The next best thing is already here
The next best thing is already here
NEW ORLEANS — The hottest new trend is already around, it just hasn't gotten hot yet.
Boiled down, that was the message delivered at the Oct. 19 general session by keynote speaker Peter Sheahan during the Produce Marketing Association Fresh Summit, here.
Sheahan, who has written extensively about capitalizing on trends, is a best-selling author and the chief executive officer of ChangeLabs. He and his team have researched many different change trends in business and have determined that when companies are caught by surprise it is typically because they made false assumptions about emerging trends. It was not that the trends weren't evident.
For example, Henry Ford is credited with changing the world in 1908 when he began mass producing automobiles. But Ford did not invent the automobile. Sheahan said that by 1901, there were 78,000 cars on the road. What Ford did was make an assumption about a trend better than anyone else.
"Change is actually really slow -- until it is not," Sheahan said.
He and his team have looked at many different revolutionary changes and discovered that by and large, they evolved very slowly until they took off. He said that is undoubtedly what is going to happen with the next big thing. It's already out there in the fringes somewhere. Someone has figured it out. At some point, the adoption rate will be tremendous and some companies will be left behind.
Sheahan said a successful leader is someone who can look at what is already going on and get ahead of the curve. It is not necessarily the person who invents the newest thing.
He listed many different examples, including computers, iPads and cell phones. It took someone to take an existing product and turn it into a marketable item that people just couldn't live without. Tablet computers, he said, were around for years before Apple created the iPad and sold millions of units almost overnight.
"Change is actually really slow -- until it is not," he repeated.
Sheahan said the key to this kind of thinking is to question assumptions. And he said the best time to do that is when your company or product is riding a wave, because there is almost certainly something on the fringe that is going to eventually knock your product from the top rung.
The ChangeLabs executive said one of the keys to creating the right thinking within a company is collaboration. He used Sony as an example of a firm that was perfectly situated to capitalize when the listening of music transitioned from a physical disc to a small machine, such as an MP3 or an iTouch, that could play thousands of hours of music without a disc.
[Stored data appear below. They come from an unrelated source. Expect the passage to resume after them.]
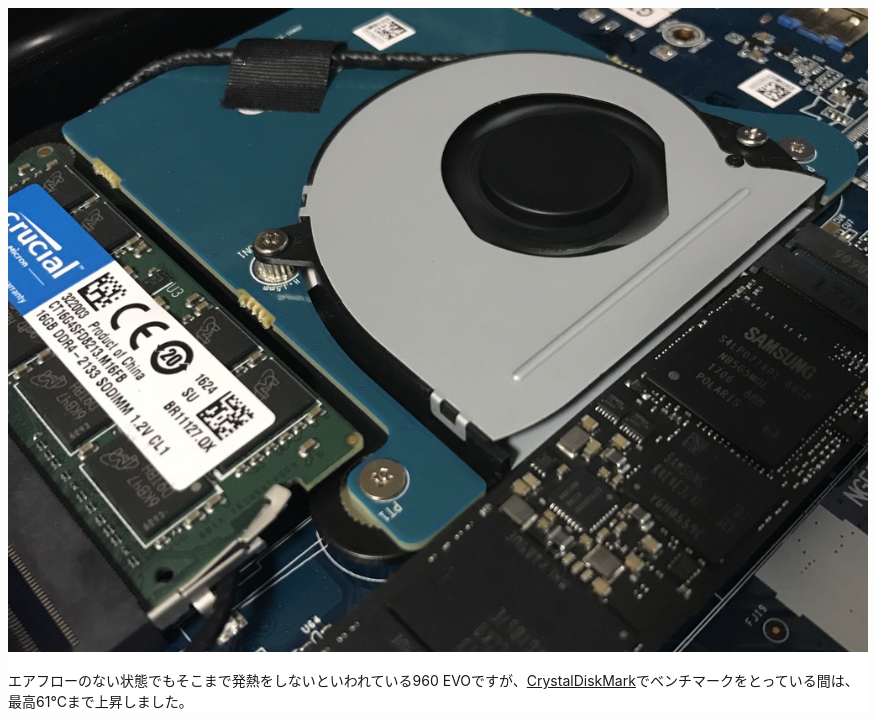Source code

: ![NVMe Go](/blog/resources/images/2017/06/17/nvmego-2.jpg)

エアフローのない状態でもそこまで発熱をしないといわれている960 EVOですが、[CrystalDiskMark](http://crystalmark.info/software/CrystalDiskMark/)でベンチマークをとっている間は、最高61℃まで上昇しました。
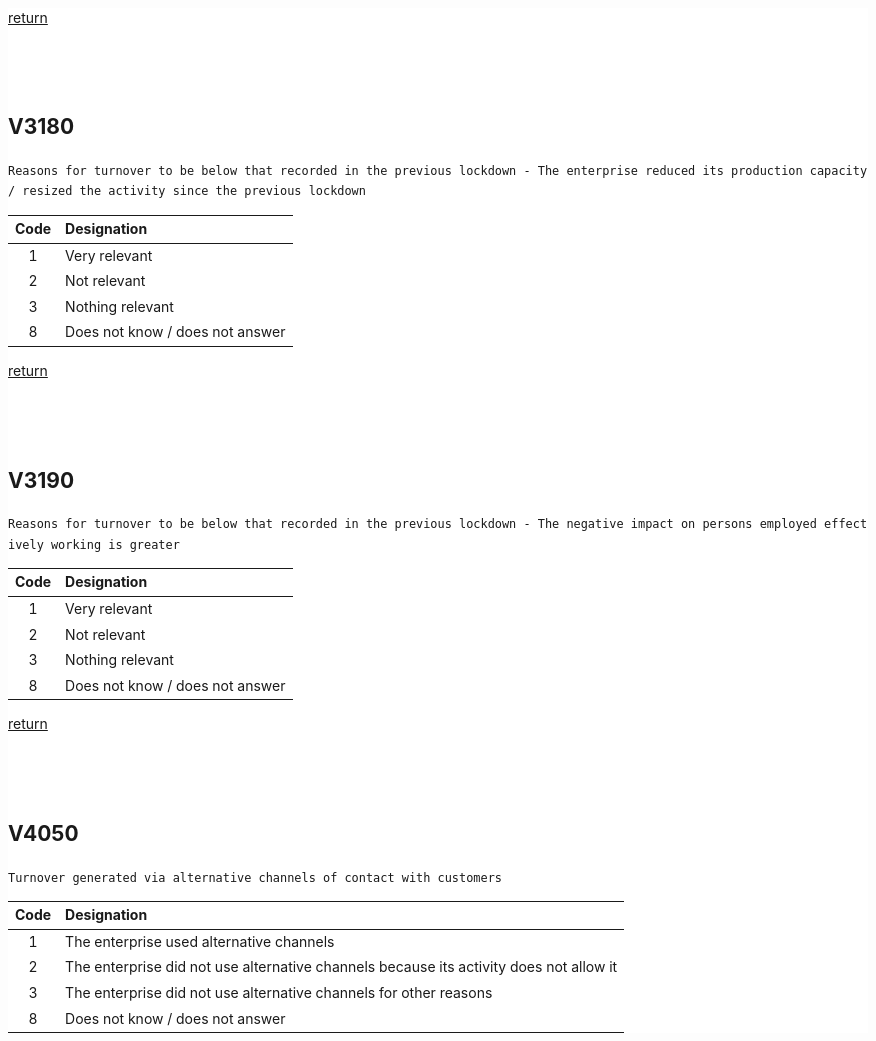 [return](#time-series)

<br>
<br>

## V3180

`Reasons for turnover to be below that recorded in the previous lockdown - The enterprise reduced its production capacity / resized the activity since the previous lockdown`

| Code | Designation |
| :---: | :---------- |
| 1	| Very relevant |
| 2	| Not relevant |
| 3	| Nothing relevant |
| 8 | Does not know / does not answer |

[return](#time-series)

<br>
<br>

## V3190

`Reasons for turnover to be below that recorded in the previous lockdown - The negative impact on persons employed effectively working is greater`

| Code | Designation |
| :---: | :---------- |
| 1	| Very relevant |
| 2	| Not relevant |
| 3	| Nothing relevant |
| 8 | Does not know / does not answer |

[return](#time-series)

<br>
<br>

## V4050

`Turnover generated via alternative channels of contact with customers`

| Code | Designation |
| :---: | :---------- |
| 1 | The enterprise used alternative channels |
| 2 | The enterprise did not use alternative channels because its activity does not allow it |
| 3 | The enterprise did not use alternative channels for other reasons |
| 8 | Does not know / does not answer |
Sony had a great brand. The firm's researchers had tested the MP3-type technology and knew it would work. They had the licenses for a lot of music and were experts in video technology. But instead of introducing a technologically advanced MP3 player, Sony put its eggs in the mini-disc basket. That was a tremendous miscalculation that cost the company hundreds of millions of dollars.
Sony's chief executive later blamed miscommunication for the company missing that great opportunity. All the pieces were there to produce a great product, but there was no collaboration between divisions -- and apparently no leader with the foresight to steer the boat in the right direction.
Sheahan best illustrated his viewpoint with a story about 16-time world chess champion Gary Kasparov, who said his most difficult matches came during his run toward the third title. The first time he won was by introducing a new strategy and being aggressive. The second time competitors had still not caught up with his genius and he won with more of the same strategy.
By the third year, Kasparov knew he had to not only create a new strategy but also unlearn his own strategy. And most importantly, when things weren't going well, he had to trust his intellect and stay true to his new course. He did so and came out on top once again.
Sheahan calls the desire to abandon new ideas and stick with what got you there the "gravity of success." He believes this "visceral pull to go back" to previous successes prevents many companies from seeing trends and changing with the times.